1) The game is no longer about careful claim drafting — now, you must carefully draft the entire patent document.*
2) Be absolutely consistent between the claims and the specification. A stray modifier of a claim term in the specification can easily lead to unintended consequences.
3) Every word in the claims will be read in the context of the specification. Therefore the desired scope of every claim term must be fully supported in the specification.
4) Your initial reaction may be to make the ensure that the specification contains no limiting features. — That approach may not be the best. Your patent will be worthless if it attempts to cover the entire world of technology. Focused patents that stay within their bounds can be extremely powerful.

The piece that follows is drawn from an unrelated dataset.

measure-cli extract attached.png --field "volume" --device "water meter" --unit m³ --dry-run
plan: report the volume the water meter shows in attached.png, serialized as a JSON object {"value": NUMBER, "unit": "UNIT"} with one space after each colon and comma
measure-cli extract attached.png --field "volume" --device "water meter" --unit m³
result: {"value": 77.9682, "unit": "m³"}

5) Give the courts 6–months to sort out some details. — But, set-up a docket reminder for January 15, 2006 for a review of all pending applications to (i) ensure that current claim terms are properly defined within the specification and (ii) whether any preemptive amendments are be in order.

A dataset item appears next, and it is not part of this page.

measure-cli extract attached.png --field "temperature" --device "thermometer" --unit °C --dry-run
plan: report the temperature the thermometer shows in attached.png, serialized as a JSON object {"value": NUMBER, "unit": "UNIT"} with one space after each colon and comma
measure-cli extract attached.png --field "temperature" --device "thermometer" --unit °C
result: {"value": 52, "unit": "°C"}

* Of course, you were doing this already.
University of Pennsylvania law professor Polk Wagner has been writing extensively about claim construction for the past several years. His thoughtful comments and criticism of my tips are available here.
Profs Wagner and Joe Miller (Lewis & Clark) have proposed that patent drafters should “leave nothing to chance” and present a glossary of claim terms in the specification. This “clear thinking” approach would be helpful down the road when you are trying to spot infringers as well.